Compiti
1. Come si traduce in inglese la frase "Infatti secondo me il calcolo poteva ritenersi soddisfacente." del brano sul rischio chimico nei laboratori?
2. Puoi ricopiare fedelmente le voci, partendo dal loro inizio e arrivando fino alla riga che contiene "No, it is in", estremi inclusi? Ometti le immagini.

Brano estratto
Aspiro a diventare un' ingegnere della sicurezza e sto facendo la tesi sui laboratori chimici.
So' che nel campo pratico il numerino del rischio può servire a poco, ma per il lavoro che sto facendo è il rimedio indispensabile.
Intendevo dire che per i siti contaminati esiste una formula che pesa ogni sostanza calcolandone la concentrazione, la tossicità ed un valore dell' esposizione media. Il calcolo potrebbe aggradarsi anche per i laboratoristi, facendo delle piccole modifiche. Immagino che le sostanze a cui si può essere esposti percorrendo un terreno hanno una particolare somiglianza con quelle del laboratorio per:
Vie di esposizione : cutanee inalatorie e ingestione
Soglie di danno:
Sostanze a cui si è esposti.
Infatti secondo me il calcolo poteva ritenersi soddisfacente.
La mia affermazione non era puntuale ma intendeva generalizzare lo studio e carpire idee sui possibili errori di calcolo.
Come lei mi ha sugerito ho riletto l' articolo 222 e 223 e la norma non dice un' algoritmo specifico per poter calcolare il rischio, ma dice che per la valutazione si deve tener conto di una serie di cose.
I software che ci sono in circolazione non sono efficenti quanto io credo.
Per lo più il modello movarisch, quello usato generalmente, non può rilevarsi efficace neanche se chi lo compila ha una esperienza molto grande.
Le spiego subito.
Nel modello non viene indicata una soglia di esposizione alla sostanza ponderata in tutto l' arco lavorativo.
In realtà chi compila l' analisi e la finisce non sa neanche di che sostanza si è parlato.
Dopo tante ricerche qualcosa ho trovato e le linee guida ispesl valutano in maniera più analitica il rischio chimico per ogni sostanza.
Spero di non esser stato invadente.
La ringrazio per l' attenzione.
Le auguro una buona serata
Non c' era sarcasmo nella mia risposta, ma solo un po' di incomprensione.
Aspiro a diventare un' ingegnere della sicurezza e sto facendo la tesi sui laboratori chimici.
So' che nel campo pratico il numerino del rischio può servire a poco, ma per il lavoro che sto facendo è il rimedio indispensabile.

Dati di partenza
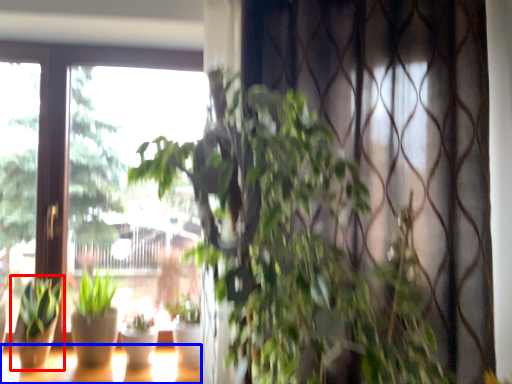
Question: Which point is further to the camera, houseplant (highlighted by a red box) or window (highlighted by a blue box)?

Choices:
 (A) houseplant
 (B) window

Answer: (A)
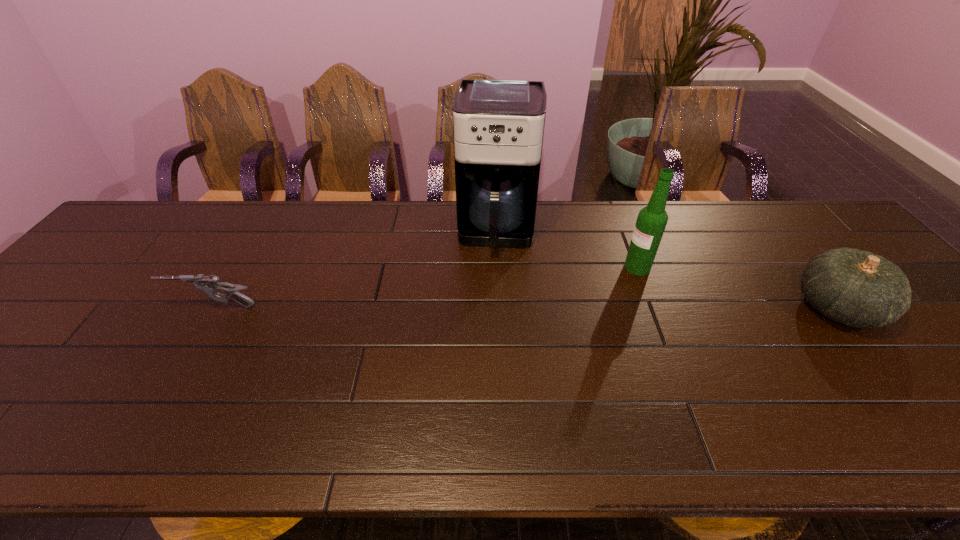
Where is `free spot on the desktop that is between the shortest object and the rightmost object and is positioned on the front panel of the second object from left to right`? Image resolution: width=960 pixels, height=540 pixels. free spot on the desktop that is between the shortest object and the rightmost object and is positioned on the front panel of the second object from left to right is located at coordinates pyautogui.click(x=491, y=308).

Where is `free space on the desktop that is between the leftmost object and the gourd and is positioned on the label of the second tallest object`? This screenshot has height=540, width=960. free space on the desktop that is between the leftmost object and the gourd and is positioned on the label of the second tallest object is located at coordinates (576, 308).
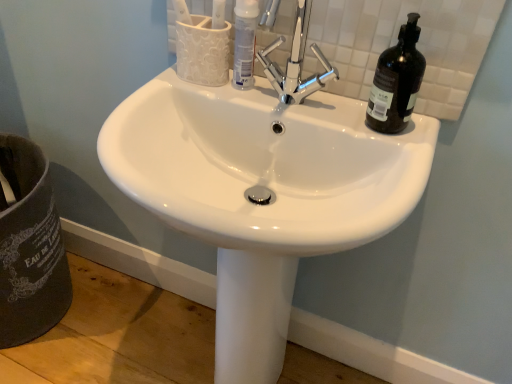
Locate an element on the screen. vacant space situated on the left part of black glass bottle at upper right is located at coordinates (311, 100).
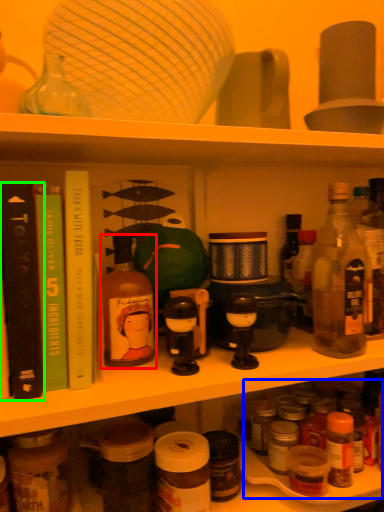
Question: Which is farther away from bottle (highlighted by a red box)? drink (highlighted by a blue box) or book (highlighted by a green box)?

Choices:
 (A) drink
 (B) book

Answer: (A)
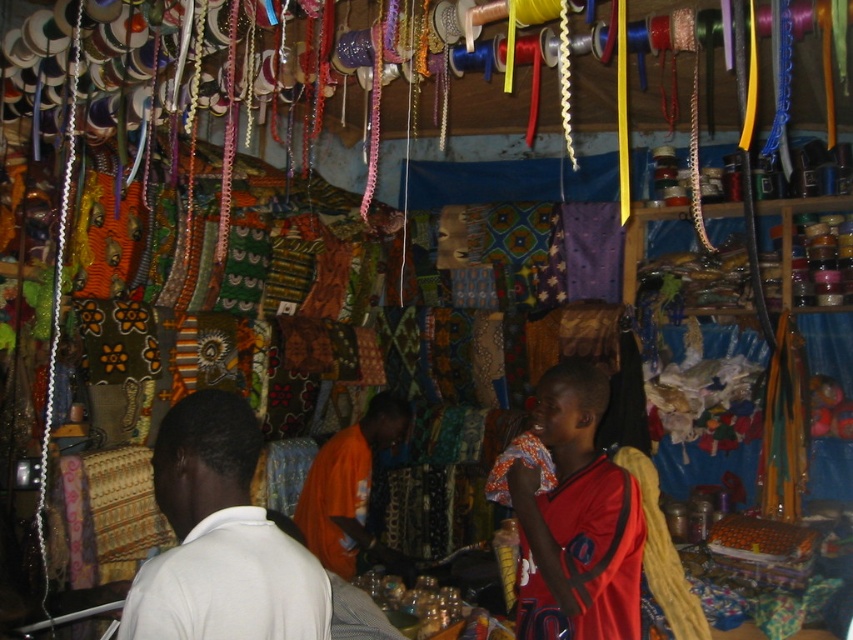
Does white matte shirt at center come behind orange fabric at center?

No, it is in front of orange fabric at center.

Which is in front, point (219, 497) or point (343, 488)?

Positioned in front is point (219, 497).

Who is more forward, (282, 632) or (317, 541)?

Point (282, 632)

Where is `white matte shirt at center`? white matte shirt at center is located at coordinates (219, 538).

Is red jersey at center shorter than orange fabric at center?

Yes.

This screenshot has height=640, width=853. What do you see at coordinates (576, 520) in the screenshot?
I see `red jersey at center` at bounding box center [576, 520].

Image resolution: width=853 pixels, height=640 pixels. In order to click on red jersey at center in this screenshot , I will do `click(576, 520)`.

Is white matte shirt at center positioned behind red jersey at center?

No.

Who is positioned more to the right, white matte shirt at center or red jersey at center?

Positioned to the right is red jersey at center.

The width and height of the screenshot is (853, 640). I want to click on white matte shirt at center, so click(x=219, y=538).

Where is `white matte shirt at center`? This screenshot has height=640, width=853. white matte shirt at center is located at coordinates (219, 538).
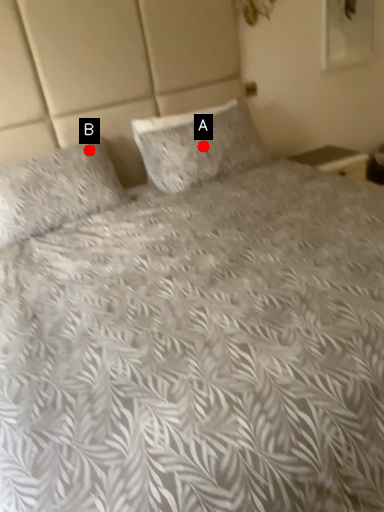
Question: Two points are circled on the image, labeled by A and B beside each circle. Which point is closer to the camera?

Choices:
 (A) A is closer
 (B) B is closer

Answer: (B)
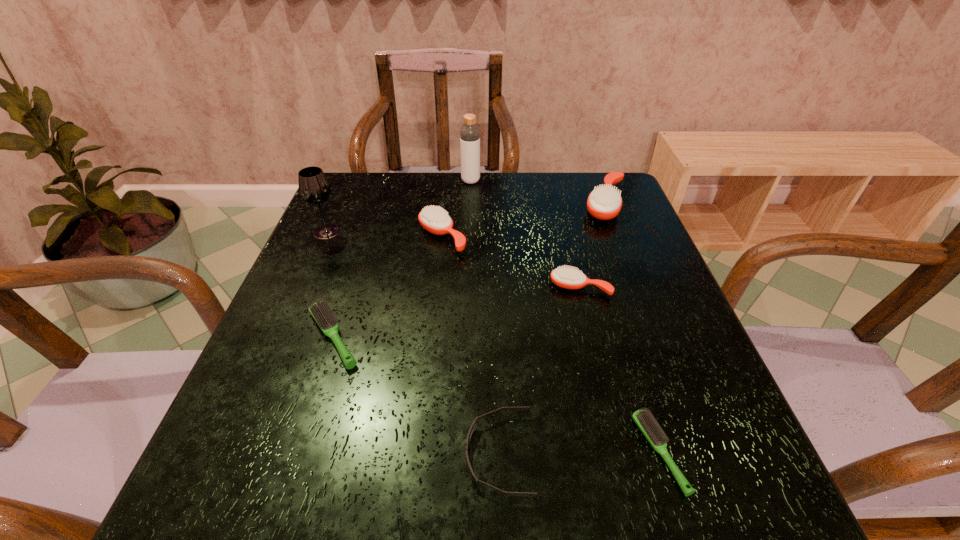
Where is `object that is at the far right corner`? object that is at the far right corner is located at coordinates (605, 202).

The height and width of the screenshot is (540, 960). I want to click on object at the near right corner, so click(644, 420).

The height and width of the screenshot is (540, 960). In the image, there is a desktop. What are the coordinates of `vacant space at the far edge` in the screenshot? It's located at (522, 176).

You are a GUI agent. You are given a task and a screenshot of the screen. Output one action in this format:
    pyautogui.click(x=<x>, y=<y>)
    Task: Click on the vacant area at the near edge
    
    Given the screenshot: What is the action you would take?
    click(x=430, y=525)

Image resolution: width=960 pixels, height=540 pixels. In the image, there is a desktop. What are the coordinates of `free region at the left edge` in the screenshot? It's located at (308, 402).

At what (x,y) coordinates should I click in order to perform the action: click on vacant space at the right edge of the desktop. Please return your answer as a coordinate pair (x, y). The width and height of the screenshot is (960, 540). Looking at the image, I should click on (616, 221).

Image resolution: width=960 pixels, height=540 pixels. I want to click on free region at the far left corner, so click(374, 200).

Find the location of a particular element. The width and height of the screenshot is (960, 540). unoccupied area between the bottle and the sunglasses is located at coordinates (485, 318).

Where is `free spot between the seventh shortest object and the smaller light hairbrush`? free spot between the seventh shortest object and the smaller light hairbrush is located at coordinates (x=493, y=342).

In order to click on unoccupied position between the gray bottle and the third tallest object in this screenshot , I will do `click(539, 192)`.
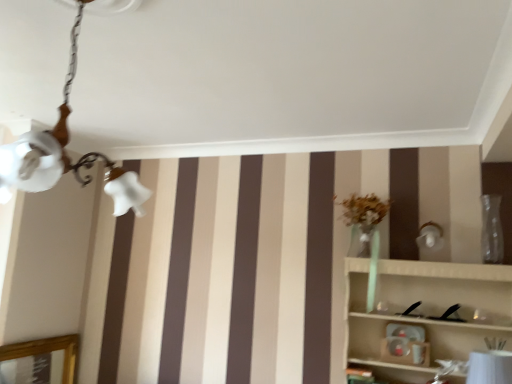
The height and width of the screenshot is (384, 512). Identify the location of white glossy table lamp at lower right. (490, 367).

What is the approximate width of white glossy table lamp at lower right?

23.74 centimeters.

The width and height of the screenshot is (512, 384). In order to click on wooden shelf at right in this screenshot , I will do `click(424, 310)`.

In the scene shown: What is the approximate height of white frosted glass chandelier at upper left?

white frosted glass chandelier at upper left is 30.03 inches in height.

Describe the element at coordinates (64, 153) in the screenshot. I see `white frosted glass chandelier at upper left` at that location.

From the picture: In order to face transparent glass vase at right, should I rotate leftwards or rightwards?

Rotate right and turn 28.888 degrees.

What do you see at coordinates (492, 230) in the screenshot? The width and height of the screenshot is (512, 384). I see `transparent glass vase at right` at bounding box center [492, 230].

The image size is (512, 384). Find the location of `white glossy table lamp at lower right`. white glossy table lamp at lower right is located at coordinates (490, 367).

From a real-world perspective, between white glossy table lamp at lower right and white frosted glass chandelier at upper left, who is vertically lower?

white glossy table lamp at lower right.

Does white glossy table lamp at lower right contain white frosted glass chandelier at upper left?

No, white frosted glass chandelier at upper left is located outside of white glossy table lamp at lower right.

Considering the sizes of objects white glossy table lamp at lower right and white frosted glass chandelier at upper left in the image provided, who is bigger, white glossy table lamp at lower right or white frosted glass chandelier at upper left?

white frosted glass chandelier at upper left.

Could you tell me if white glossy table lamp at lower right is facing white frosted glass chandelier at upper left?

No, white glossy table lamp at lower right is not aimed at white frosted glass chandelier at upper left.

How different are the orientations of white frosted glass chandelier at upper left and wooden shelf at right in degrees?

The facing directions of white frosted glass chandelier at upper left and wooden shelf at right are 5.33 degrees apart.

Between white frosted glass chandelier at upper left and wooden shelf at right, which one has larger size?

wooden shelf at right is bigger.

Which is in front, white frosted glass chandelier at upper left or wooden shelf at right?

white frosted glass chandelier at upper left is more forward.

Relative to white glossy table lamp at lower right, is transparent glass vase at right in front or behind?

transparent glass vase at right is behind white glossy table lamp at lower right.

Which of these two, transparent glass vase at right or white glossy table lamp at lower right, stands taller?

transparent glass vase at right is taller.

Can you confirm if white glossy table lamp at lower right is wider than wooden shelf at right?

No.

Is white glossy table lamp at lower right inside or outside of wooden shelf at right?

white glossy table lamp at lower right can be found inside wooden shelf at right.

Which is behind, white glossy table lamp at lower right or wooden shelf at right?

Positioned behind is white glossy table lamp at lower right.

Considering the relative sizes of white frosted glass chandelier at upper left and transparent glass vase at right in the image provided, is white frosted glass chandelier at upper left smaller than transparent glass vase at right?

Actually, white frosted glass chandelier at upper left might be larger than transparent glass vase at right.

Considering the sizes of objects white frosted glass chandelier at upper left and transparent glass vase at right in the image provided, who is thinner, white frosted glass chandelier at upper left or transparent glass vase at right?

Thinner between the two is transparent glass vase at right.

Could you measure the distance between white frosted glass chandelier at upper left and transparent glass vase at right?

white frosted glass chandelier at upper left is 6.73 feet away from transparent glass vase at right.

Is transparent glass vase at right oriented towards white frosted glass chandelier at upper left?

Soluzioni
1. In fact, in my opinion, the calculation could be considered satisfactory.

2.
Question: Which point is further to the camera, houseplant (highlighted by a red box) or window (highlighted by a blue box)?

Choices:
 (A) houseplant
 (B) window

Answer: (A)
Where is `free spot on the desktop that is between the shortest object and the rightmost object and is positioned on the front panel of the second object from left to right`? Image resolution: width=960 pixels, height=540 pixels. free spot on the desktop that is between the shortest object and the rightmost object and is positioned on the front panel of the second object from left to right is located at coordinates pyautogui.click(x=491, y=308).

Where is `free space on the desktop that is between the leftmost object and the gourd and is positioned on the label of the second tallest object`? This screenshot has height=540, width=960. free space on the desktop that is between the leftmost object and the gourd and is positioned on the label of the second tallest object is located at coordinates (576, 308).
Locate an element on the screen. vacant space situated on the left part of black glass bottle at upper right is located at coordinates (311, 100).
Question: Which is farther away from bottle (highlighted by a red box)? drink (highlighted by a blue box) or book (highlighted by a green box)?

Choices:
 (A) drink
 (B) book

Answer: (A)
Does white matte shirt at center come behind orange fabric at center?

No, it is in front of orange fabric at center.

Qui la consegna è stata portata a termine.